Tips for Raising Your Rates
Raising your rates is part of maintaining a practice. Over time, the cost of doing business increases when inflation rises and overhead expenses increase. Neither the law nor the ethical standards prescribe the amount by which fees can be increased or the amount of notice required. However, there are things you can do to ensure that you increase your fees in an ethical manner and make the transition as seamless as possible for the client. First, have a clause in your informed consent that apprises prospective clients of potential fee increases and clarifies how you will inform them of your intent to raise their fee. Second, give as much advance notice as possible so clients feel as though they have the opportunity to prepare financially for the upcoming increase. Third, provide appropriate reminders of the effective date of the increase. Fourth, make sure to put the new fee schedule in writing. Fifth, let clients know you are open to discussing alternatives, such as eligibility for a sliding scale fee, if appropriate. A client may decide to discontinue services, and that is okay—that’s their choice and a reality you must accept. However, be open to the possibility that clients will be amenable to paying more for a service that is valuable, meaningful, and relevant to their life.
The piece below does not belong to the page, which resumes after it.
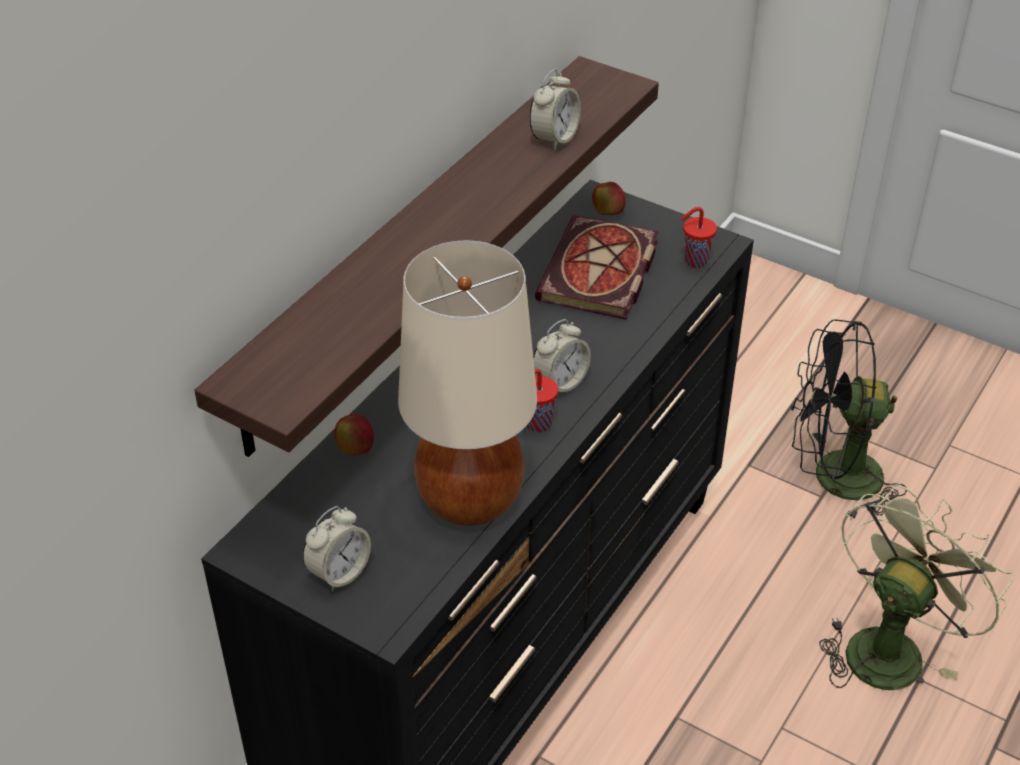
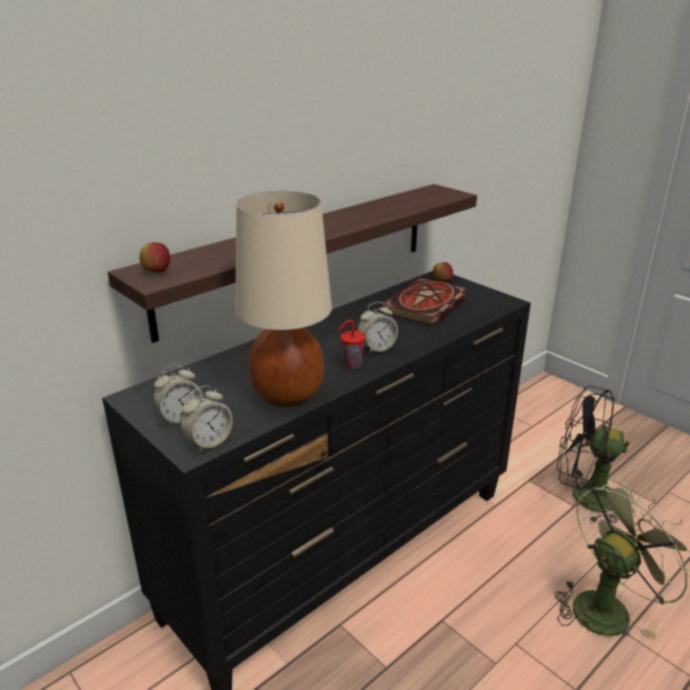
camera: 15 degrees right, 15 degrees down
apple [334,414,374,455] -> apple moved to [139,242,170,273]
alarm clock [529,69,581,150] -> alarm clock moved to [180,385,233,452]
red cup [681,207,717,268] -> none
Know that the work you do, regardless of setting, is needed and valuable. Working with a practice management company offers a number of financial and professional rewards. Make sure that you choose a company that aligns with your values and offers the kind of support that will help you fulfill your professional goals.
Alain Montgomery, JD, is a staff attorney at CAMFT. Alain is available to answer member calls regarding legal, ethical, and licensure issues.
1 Cal. Bus. and Prof. Code, Section 4982(o).
2 Cal. Bus. and Prof. Code, Section 650(b).
3 244 Cal. App. 4th 504 Epic Medical Management LLC v.Paquette, Court of Appeals California, Second District, Division Eight.
4 Cal. Bus. and Prof. Code, Section 4982(n), and CAMFT Code of Ethics, Section 12—FINANCIAL ARRANGEMENTS, Subsection 12.3—DISCLOSURE OF FEES.
This article is not intended to serve as legal advice and is offered for educational purposes only. The information provided should not be used as a substitute for independent legal advice and it is not intended to address every situation that could potentially arise. Please be aware that laws, regulations and technical standards change over time. As a result, it is important to verify and update any reference or information that is provided in this article.